Kunjungan ini bertujuan menggali pandangan akademik mengenai potensi negara-negara alternatif sebagai sumber impor ternak, khususnya dalam konteks mitigasi risiko penyakit hewan seperti Penyakit Mulut dan Kuku (PMK).

 

Prof I Wayan menekankan, pentingnya Indonesia untuk mencari negara-negara alternatif sebagai sumber impor ternak sapi. Menurutnya, langkah ini sangat strategis dalam menjaga ketersediaan pasokan nasional sekaligus memperkuat posisi Indonesia dalam perdagangan internasional.

 

“Mencari alternatif negara lain sebagai sumber ternak sangat penting, agar kita tidak bergantung pada satu negara yang selama ini menjadi pemasok. Hal ini juga berguna untuk memperkuat posisi tawar Indonesia dalam menentukan harga yang layak,” jelas Prof I Wayan.

 

Ia menambahkan, bahwa diversifikasi negara asal sapi akan memperkuat daya saing Indonesia di tengah persaingan global serta memastikan eksistensi Indonesia dalam dinamika perdagangan internasional. “Kita tidak bisa lepas dari pergaulan global (perdagangan internasional). Maka dari itu, Indonesia harus tetap hadir sebagai negara yang berdaulat di tengah kancah perdagangan internasional,” tegasnya.

 

Namun demikian, Prof I Wayan mengingatkan, bahwa setiap keputusan impor harus memperhatikan potensi risiko yang menyertainya. “Segala sesuatu yang memiliki risiko harus dimitigasi secara teknis dan tidak boleh melanggar peraturan perundangan yang berlaku,” ujarnya.

 

Ia menilai, bahwa Brazil memiliki potensi besar untuk menjadi salah satu negara sumber impor ternak sapi bagi Indonesia.
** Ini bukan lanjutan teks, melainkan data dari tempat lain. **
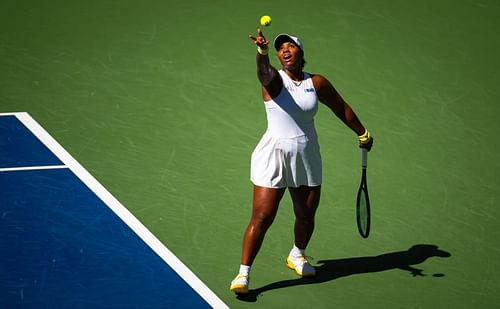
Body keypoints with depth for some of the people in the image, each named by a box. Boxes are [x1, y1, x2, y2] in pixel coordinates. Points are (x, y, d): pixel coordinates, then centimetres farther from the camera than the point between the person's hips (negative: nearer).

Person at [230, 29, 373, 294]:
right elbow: (263, 71, -35)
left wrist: (362, 134, 26)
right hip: (273, 156, -4)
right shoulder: (274, 80, -10)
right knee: (261, 217, -10)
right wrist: (262, 51, -57)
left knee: (306, 216, 15)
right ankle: (243, 274, -2)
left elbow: (342, 108, 16)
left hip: (307, 157, 4)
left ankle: (297, 256, 46)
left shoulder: (317, 83, 2)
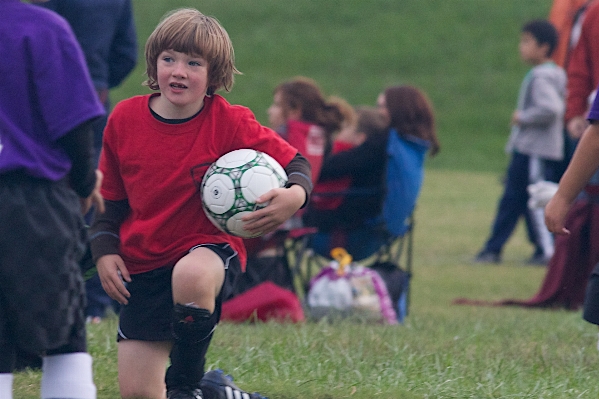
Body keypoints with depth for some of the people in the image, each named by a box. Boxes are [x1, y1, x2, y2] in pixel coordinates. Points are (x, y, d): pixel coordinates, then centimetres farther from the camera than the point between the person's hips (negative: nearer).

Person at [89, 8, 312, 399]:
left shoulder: (229, 123, -11)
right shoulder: (125, 118, -2)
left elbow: (294, 162, -7)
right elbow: (110, 195, 11)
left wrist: (295, 194, -29)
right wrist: (106, 250, -1)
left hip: (210, 245, -4)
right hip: (143, 262, 4)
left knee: (192, 275, -43)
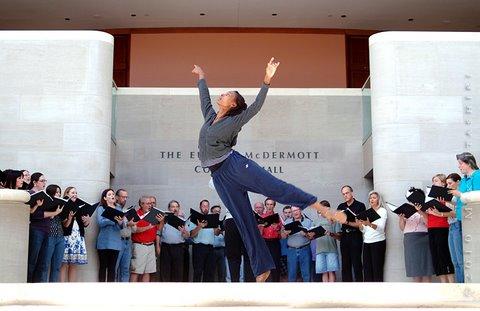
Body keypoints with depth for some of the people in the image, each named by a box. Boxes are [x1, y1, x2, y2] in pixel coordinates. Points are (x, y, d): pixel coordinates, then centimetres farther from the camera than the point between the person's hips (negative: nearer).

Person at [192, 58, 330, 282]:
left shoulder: (235, 121, 0)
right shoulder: (210, 116, 16)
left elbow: (256, 106, -10)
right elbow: (205, 96, 33)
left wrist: (266, 81, -19)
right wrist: (201, 77, 44)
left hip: (234, 164, -5)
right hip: (219, 176, 5)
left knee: (275, 187, -21)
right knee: (244, 220, 2)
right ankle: (262, 268, 2)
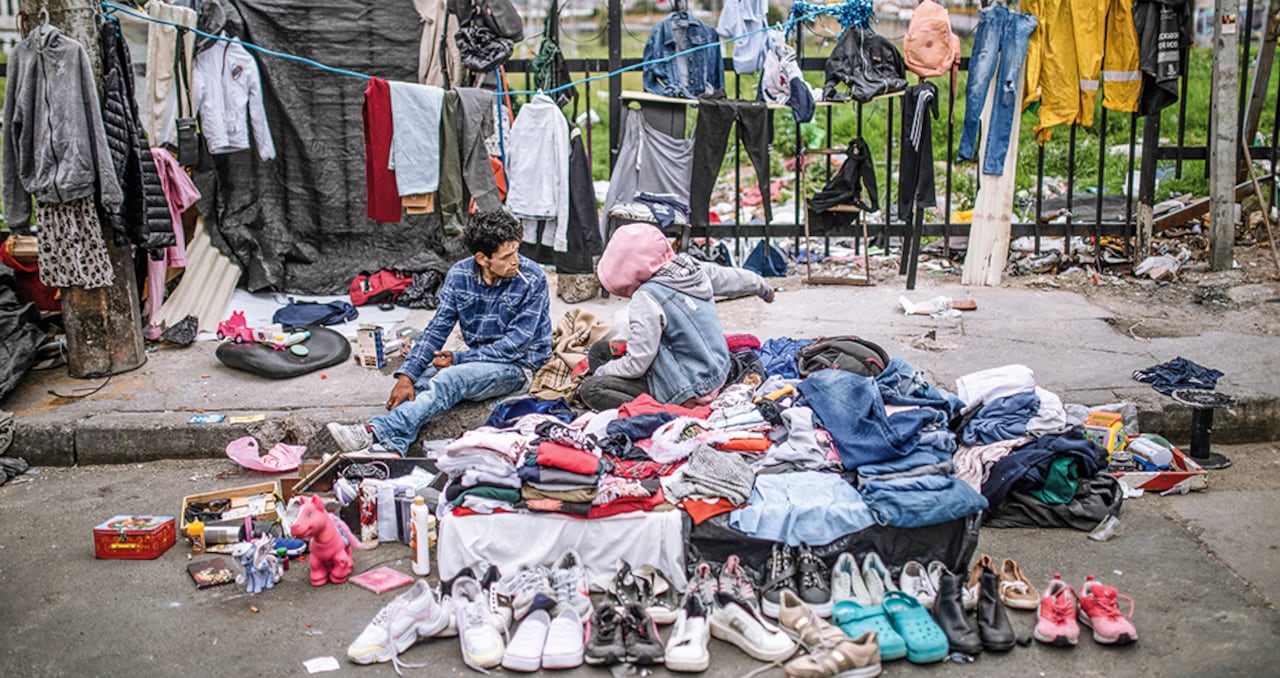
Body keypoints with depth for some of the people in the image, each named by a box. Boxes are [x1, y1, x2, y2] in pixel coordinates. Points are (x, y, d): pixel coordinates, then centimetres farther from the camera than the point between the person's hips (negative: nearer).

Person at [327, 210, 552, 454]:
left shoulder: (532, 280, -15)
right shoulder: (459, 275, -3)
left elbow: (515, 345, -15)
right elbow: (437, 329, -4)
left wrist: (458, 359, -17)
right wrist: (406, 376, -18)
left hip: (518, 364, -5)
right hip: (477, 359, 5)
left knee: (450, 378, -31)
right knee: (421, 382, -23)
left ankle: (379, 432, -45)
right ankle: (393, 446, -47)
Hal ini disebabkan oleh status Brazil yang telah dinyatakan bebas dari Penyakit Mulut dan Kuku (PMK), baik melalui zona bebas tanpa vaksinasi maupun zona bebas dengan vaksinasi.

 

“Impor sapi dari Brazil tidak bertentangan dengan peraturan perundangan yang berlaku di Indonesia, karena Brazil memiliki status bebas PMK dengan dua kategori yaitu zona bebas tanpa vaksinasi dan zona bebas dengan vaksinasi,” sebut Prof I Wayan.

 

Prof I Wayan menjelaskan, bahwa kebijakan impor dari Brazil sebaiknya disesuaikan dengan kondisi wilayah di Indonesia. Untuk daerah yang masuk dalam kategori zona hijau atau wilayah yang tidak ditemukan kasus PMK, ternak dapat didatangkan dari zona Brazil yang bebas PMK tanpa vaksinasi.

 

“Sementara untuk wilayah yang sedang menjalani program pemberantasan PMK atau zona merah, lebih tepat jika sapi diimpor dari zona Brazil yang telah menerapkan vaksinasi,” jelasnya.

 

Pendekatan berbasis zonasi ini, menurutnya, penting untuk memastikan bahwa impor ternak tidak justru membawa risiko baru terhadap populasi ternak di dalam negeri, dan tetap sejalan dengan strategi pengendalian PMK nasional.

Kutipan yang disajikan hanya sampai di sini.